1i totally agree. they mostly dont pay too much attention to that stuff. if he wants to please you, let go of your insecurities and let him. One thing you could do is ask him if he likes it clean shaven/runway style etc. then you wont be too uncomfortable when he makes his way over there cause its how he likes it. both parties happy!
2I have a lot of stretch marks on my hips and butt from growing like a weed as a teen. I get self-conscious about them, but you know what? My boyfriend has always said he LIKES them! He likes to run his fingers over them ... he thinks the texture is funny. He's a weirdo, but proof that men really do love us, "flaws" and all .. and flaws are in the eye of the beholder!
3This post reminds me so much of when I was a virgin years back. I was in my first real relationship, and I was so worried about all of the things that OP mentioned. I had a landing strip but ended up shaving it all off b/c he had mentioned to me before that he didn't like hair. If you're really concerned, why don't you talk to your guy about what he likes? Although, I figured out that I was mostly worrying for nothing because my guy likes me just fine the way I am.

> _Collected data entries_:
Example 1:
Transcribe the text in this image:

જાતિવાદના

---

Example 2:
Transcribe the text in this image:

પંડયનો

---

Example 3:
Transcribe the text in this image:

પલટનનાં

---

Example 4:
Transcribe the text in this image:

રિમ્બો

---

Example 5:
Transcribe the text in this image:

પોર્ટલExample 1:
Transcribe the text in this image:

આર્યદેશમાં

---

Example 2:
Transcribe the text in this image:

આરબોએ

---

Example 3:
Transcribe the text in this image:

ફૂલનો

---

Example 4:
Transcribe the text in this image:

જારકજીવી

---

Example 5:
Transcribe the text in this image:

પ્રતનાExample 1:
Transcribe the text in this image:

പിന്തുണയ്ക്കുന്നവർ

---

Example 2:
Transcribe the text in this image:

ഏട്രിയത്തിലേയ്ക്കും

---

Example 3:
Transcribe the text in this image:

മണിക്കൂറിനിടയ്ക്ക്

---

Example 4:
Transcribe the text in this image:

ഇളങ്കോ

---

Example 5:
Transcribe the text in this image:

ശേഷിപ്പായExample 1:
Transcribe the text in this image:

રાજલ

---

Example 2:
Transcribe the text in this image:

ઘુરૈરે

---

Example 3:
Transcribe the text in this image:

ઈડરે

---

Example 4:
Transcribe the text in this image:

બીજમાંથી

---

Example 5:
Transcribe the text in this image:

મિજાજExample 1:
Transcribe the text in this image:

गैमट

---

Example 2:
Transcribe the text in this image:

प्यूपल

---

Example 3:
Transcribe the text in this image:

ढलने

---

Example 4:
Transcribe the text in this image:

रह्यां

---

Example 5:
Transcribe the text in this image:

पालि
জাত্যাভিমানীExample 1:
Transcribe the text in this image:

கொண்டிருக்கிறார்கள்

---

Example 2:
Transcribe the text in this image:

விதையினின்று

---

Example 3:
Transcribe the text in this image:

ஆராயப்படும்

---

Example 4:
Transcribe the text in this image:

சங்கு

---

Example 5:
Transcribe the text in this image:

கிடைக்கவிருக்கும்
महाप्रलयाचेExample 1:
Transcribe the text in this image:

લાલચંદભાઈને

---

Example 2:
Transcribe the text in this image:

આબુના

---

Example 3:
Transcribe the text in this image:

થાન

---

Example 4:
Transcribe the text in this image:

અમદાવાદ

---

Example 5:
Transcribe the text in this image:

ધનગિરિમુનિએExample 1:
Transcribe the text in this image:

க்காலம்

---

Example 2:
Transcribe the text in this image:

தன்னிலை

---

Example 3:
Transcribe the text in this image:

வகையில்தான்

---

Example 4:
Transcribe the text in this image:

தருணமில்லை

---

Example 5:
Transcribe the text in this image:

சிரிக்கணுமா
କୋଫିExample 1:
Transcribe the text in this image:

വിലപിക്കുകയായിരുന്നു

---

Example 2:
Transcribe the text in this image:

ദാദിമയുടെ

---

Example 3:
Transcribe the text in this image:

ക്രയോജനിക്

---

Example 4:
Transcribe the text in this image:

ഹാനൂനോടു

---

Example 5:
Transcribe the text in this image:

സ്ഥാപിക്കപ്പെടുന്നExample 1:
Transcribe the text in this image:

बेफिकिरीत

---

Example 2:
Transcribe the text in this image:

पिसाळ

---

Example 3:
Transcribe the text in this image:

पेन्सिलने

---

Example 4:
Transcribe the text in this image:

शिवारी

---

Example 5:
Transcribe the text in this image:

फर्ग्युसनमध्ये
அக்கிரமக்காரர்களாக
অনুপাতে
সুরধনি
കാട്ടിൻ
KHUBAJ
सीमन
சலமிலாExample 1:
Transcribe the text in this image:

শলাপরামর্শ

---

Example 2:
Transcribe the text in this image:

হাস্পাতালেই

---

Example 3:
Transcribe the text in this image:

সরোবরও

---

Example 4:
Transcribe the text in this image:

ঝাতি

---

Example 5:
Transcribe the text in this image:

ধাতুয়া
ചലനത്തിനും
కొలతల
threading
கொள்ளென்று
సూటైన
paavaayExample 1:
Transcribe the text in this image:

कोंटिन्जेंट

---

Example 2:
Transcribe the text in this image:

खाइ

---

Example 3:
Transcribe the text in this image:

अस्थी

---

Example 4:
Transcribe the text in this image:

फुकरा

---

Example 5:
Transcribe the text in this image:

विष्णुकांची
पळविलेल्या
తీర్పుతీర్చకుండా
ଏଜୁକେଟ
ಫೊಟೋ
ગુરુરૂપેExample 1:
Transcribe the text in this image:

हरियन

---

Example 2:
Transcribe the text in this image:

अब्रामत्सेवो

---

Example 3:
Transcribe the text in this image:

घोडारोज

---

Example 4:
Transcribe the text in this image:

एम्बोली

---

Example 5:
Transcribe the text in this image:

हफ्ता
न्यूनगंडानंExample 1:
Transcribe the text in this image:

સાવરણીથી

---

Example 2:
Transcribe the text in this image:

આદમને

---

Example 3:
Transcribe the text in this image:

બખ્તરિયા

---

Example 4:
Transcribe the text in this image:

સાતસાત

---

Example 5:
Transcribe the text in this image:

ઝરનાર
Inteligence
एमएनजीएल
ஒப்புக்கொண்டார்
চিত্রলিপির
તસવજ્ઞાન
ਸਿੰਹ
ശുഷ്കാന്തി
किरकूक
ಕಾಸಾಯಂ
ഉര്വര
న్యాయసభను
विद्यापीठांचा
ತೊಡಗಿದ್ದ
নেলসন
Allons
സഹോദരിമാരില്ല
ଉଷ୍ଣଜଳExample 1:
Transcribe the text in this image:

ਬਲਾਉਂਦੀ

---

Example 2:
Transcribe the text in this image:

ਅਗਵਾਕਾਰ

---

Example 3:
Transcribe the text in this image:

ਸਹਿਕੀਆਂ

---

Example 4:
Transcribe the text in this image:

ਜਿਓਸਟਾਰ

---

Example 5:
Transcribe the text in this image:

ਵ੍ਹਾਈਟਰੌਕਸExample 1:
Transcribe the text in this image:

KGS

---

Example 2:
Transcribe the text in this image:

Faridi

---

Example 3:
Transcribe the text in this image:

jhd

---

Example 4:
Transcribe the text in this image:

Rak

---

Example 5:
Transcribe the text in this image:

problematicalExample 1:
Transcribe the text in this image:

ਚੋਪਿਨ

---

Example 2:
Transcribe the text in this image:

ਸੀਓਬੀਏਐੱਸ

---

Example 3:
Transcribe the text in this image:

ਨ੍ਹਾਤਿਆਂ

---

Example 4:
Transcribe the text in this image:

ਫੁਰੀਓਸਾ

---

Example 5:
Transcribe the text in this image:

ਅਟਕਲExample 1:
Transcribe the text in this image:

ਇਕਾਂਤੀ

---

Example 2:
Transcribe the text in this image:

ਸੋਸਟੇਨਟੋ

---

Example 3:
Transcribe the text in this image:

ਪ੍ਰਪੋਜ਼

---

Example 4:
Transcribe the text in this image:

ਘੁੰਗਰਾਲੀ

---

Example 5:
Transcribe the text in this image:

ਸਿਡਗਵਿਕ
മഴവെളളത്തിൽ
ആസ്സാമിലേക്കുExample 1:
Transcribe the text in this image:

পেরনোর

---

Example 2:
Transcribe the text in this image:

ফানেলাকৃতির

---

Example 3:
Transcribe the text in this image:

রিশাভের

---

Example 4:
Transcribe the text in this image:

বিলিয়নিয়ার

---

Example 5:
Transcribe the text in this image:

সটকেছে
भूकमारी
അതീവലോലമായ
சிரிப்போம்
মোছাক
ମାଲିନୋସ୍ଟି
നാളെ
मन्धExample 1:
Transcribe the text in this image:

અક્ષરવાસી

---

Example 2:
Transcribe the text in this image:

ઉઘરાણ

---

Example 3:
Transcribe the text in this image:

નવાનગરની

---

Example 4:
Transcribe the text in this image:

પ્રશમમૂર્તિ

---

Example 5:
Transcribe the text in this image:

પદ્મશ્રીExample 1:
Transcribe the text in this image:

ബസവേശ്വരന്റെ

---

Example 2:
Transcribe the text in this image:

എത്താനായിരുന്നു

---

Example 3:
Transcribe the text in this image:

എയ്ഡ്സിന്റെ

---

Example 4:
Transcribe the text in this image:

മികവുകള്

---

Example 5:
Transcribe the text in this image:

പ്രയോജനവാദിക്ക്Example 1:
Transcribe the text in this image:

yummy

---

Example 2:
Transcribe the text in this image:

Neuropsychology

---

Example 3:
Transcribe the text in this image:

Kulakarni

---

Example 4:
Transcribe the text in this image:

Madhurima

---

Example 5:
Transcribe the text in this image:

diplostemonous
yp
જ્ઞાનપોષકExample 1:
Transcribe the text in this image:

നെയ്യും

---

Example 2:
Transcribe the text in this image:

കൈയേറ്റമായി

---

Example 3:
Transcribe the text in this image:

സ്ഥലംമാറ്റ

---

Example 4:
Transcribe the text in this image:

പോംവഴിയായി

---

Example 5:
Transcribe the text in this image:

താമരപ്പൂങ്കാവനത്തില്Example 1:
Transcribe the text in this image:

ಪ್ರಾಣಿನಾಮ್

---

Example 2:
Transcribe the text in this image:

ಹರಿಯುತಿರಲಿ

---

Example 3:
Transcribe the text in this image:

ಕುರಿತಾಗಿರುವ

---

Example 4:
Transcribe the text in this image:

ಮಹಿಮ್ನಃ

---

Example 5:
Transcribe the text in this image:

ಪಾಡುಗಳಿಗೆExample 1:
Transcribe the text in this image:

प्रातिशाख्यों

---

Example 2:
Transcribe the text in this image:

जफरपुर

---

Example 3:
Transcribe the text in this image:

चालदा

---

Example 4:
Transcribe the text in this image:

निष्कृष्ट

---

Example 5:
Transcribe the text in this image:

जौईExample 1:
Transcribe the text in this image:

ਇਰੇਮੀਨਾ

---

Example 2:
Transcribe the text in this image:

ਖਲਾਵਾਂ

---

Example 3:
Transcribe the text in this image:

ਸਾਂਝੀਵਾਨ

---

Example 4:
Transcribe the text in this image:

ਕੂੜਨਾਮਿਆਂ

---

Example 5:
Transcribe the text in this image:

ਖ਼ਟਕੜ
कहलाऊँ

> _TASKS TO PERFORM_:
A: Transcribe the stretch of the comments from "1i totally agree." through "both parties happy!".
B: In the comments, on which parts of the body does one commenter say she has stretch marks?
Draw solely on the comments when responding.

> _ANSWERS PROVIDED_:
A:
1i totally agree. they mostly dont pay too much attention to that stuff. if he wants to please you, let go of your insecurities and let him. One thing you could do is ask him if he likes it clean shaven/runway style etc. then you wont be too uncomfortable when he makes his way over there cause its how he likes it. both parties happy!

B: Her hips and butt.